Seriously, though, I think these are great pieces of advice. There are so many writers' conferences around the country who are always on the lookout for speakers, giveaways, and the like, and the people in charge really should have these things in mind when soliciting anything. I mean, you'd think it's common courtesy. Sadly, I hear too many stories where it's not. I'll make sure to forward this post to my chapter's administration as we prep for our conference. x♥x

miaohdeux said...

My burlesque teacher (who is a well-known dancer, has performed on TV and around the world) gets asked for stuff a LOT. And sometimes she shares the most ridiculous requests.

Like someone who wanted her to shill this skincare program...to get rid of cellulite. Her (polite, but withering) response was, "I teach burlesque so women will feel good about themselves. I'm not going to get them in here and tell them how to get rid of cellulite."

Your post is a good reminder to learn to say no. I am not an awesome published author like you, but I'm a theater critic (for a well-known Chicago theater website), and I write about books and films as well. I've gotten some bizarre/rude/presumptuous requests since I started blogging in 2009. I have limited time (I also work a day job) and like you said, so many of them are things I'd never do anyway!

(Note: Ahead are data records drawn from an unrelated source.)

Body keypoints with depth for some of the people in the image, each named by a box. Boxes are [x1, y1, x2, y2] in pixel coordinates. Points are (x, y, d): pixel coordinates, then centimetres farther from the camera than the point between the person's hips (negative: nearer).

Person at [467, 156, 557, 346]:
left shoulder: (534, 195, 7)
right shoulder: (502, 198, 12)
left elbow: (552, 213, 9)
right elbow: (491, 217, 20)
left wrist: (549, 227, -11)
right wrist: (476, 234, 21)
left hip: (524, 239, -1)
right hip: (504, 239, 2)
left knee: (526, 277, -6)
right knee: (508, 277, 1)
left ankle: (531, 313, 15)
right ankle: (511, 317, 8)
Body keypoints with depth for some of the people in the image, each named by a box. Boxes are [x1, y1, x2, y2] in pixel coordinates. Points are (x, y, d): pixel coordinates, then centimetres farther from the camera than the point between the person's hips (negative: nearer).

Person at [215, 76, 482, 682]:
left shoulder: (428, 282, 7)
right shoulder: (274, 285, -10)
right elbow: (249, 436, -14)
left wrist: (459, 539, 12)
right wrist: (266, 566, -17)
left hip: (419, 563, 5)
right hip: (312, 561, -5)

(Also, one of my biggest pet peeves is when people spell my name wrong, and it happens way more often than you'd think.)

Pamela Mason said...

Great advice here! And thanks Noelle Pierce for pointing me in this direction!
To date, I've had very good results asking for donations for our writers' conference's goodie room and bags. I try to be respectful to the extreme, use "Please" and "Thank you" profusely, and give the value of saying 'Yes'.
So far, so good.

Angela Perry said...

You know what I find cool? The fact that you have the need to write this post! Congrats :)

Expat mum said...

I don't think people realize that most authors get a limited supply of their own books for free, and then every "Please can you send me a signed copy" (even if it's from relatives) costs you personally.
I would also say, in terms of having to say no, we (especially women) need to remember that it's a business decision and doesn't mean that we dislike the person making the request. They, in turn, aren't necessarily going to despise the writer for saying no.

Janet Reid said...

Yes indeed "Twana" and Noelle, where was *I* for the Daniel Craig thing??

Seriously, this is a very concise (and nice!) post about a growing problem. The more blogs and conferences are out there, the more requests.

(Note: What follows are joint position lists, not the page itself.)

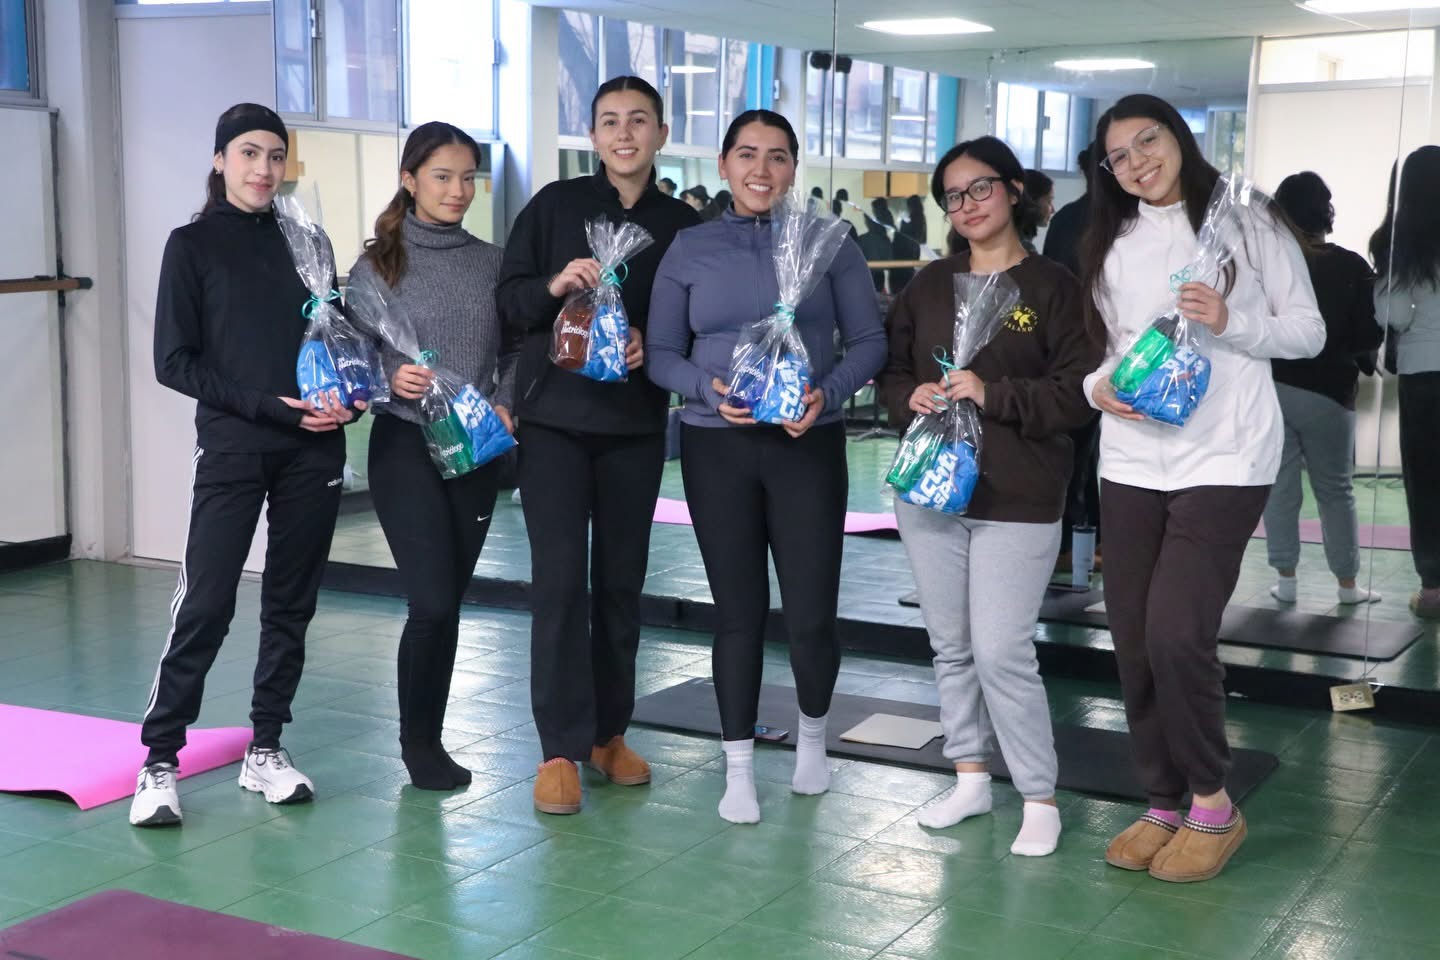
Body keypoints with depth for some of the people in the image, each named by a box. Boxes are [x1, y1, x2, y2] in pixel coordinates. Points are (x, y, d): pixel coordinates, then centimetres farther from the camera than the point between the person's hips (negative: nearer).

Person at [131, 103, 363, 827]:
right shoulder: (193, 245, 2)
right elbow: (174, 361, -4)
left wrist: (346, 397, -5)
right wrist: (268, 404, -13)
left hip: (312, 450, 4)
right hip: (231, 448, -4)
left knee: (291, 604, 7)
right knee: (204, 606, -9)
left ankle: (265, 750, 18)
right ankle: (159, 761, 1)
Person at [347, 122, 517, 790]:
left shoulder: (491, 262, 8)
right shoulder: (378, 265, -1)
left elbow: (514, 350, 13)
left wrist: (505, 404, -3)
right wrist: (390, 380, -19)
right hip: (406, 447, -3)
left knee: (447, 602, 8)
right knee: (434, 602, -8)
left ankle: (427, 740, 21)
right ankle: (417, 740, 12)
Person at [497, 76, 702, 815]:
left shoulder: (682, 224, 6)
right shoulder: (555, 205, 2)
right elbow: (506, 300, 1)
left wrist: (654, 345, -11)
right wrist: (553, 284, -18)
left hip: (636, 425, 2)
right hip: (554, 417, -2)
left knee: (621, 582, 8)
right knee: (560, 581, -6)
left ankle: (609, 732, 22)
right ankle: (560, 749, 0)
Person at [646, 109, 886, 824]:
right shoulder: (690, 250, 5)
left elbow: (869, 340, 2)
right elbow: (661, 353, 4)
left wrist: (828, 394, -15)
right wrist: (710, 389, -15)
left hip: (809, 444, -1)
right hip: (717, 448, 1)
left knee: (810, 616, -2)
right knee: (737, 611, 5)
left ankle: (812, 732, 29)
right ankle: (738, 769, 19)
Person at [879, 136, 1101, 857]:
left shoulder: (1052, 287, -4)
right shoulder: (929, 285, 10)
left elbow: (1079, 392, -9)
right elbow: (890, 370, 15)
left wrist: (993, 394, -19)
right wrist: (911, 398, -7)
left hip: (1016, 502, -5)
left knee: (1003, 653, -8)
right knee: (951, 648, 12)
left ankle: (1040, 798, 7)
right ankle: (972, 778, 27)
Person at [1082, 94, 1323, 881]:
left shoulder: (1245, 222, 1)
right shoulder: (1110, 246, 13)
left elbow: (1309, 331, 1)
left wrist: (1231, 325, -16)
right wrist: (1098, 387, -7)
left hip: (1225, 460, -5)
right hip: (1130, 462, 5)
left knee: (1177, 633, -14)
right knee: (1134, 642, 5)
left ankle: (1212, 805, 7)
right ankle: (1163, 804, 22)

Thanks for your kind words about my post on the subject as well.

Jasmine said...

Great advice - that I WILL be following! Thank you! I am not yet at the point of needing to use it, but I have certainly bookmarked your page to come back to when I do! LOVE your writing style too, by the way! Keep up the great work. Jx

Raley Blue said...

Well crap. I used to do gymnastics with a girl named Twana (pronounced "Tah-wanna." She was very bendy. I was really hoping I'd found my long lost friend again in you.

Oh well, can I at least get in on that group hug with the complimentary butt pats?

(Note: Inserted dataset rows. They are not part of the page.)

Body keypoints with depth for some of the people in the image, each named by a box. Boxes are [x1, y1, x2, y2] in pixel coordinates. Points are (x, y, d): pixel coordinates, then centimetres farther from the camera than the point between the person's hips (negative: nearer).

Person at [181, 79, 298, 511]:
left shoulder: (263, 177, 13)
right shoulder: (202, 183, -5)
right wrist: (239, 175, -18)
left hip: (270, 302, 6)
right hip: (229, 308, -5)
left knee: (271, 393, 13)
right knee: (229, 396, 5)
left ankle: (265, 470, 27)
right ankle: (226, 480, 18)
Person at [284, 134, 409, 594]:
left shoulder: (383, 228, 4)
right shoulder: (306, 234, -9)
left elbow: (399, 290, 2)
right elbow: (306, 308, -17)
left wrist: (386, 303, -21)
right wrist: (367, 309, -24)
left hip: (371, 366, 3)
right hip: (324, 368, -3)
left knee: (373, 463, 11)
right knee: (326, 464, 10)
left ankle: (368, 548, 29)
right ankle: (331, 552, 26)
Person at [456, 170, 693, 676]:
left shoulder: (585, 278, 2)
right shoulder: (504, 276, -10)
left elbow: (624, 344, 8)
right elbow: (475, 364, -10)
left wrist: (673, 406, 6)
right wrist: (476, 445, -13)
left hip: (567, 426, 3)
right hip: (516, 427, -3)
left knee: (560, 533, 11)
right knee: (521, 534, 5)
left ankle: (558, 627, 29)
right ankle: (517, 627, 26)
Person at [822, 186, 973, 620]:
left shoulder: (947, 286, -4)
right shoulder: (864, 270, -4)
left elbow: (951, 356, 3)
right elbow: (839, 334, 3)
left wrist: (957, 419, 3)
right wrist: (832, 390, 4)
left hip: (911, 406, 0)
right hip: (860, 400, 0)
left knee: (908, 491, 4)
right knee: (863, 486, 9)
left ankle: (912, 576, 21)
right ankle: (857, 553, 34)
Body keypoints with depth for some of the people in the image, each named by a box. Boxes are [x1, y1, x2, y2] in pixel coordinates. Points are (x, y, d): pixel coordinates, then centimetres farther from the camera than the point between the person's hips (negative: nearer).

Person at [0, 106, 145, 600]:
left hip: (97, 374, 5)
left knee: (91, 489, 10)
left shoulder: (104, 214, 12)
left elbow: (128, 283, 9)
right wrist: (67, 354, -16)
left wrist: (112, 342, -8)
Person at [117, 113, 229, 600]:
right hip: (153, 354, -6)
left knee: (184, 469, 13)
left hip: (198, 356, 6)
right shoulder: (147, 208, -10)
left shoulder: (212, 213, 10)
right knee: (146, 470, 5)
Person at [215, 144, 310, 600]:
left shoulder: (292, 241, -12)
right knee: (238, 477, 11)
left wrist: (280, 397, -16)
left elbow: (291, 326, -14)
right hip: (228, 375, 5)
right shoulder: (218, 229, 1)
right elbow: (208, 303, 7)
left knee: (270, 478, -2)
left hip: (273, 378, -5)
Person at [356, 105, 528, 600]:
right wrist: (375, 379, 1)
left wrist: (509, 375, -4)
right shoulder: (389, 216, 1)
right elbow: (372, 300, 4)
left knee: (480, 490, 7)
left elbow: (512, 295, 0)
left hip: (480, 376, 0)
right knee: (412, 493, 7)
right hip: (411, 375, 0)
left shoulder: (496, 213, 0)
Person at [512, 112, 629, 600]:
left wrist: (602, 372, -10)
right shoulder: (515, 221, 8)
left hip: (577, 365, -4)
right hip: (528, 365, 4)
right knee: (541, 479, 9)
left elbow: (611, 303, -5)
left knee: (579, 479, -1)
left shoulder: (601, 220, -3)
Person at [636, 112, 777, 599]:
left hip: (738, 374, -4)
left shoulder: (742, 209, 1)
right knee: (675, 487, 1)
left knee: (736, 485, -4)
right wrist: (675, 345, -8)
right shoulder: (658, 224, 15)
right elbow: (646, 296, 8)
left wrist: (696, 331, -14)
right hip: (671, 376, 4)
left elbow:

BTW, my cat pee copy of BELIEVE IT OR NOT is one our household's most treasured possessions. And even though I told you when I won it that you didn't have to send me a fresh copy as well, I'm so very grateful you did. It's turned out to be one of my favorite books. I love that you took the time to personalize it too. You now have a devoted family of six cheering you on and buying at least one (sometimes two if it's both digital and print)of everything you publish. WE LOVE TAWNA FENSKE IN THE HOUSE. WE WILL ALWAYS SAY YES TO YOU! :)

Unknown said...

I'd do the speak at an event, so long as it's close to home and they buy me lunch.

Pauline said...

If I had money for every time someone calls me "Paula" in an email (My name is Pauline, it's in the sig line and on my website and everywhere I interact, but hey....). Not a good way to start with me.

And then there are the ones who tell me they haven't read any of my books, but want me to read something of theirs...

It's a very strange world we live in. LOL

Handy Man, Crafty Woman said...

Great article! No one can spell my name, either. (Laurie).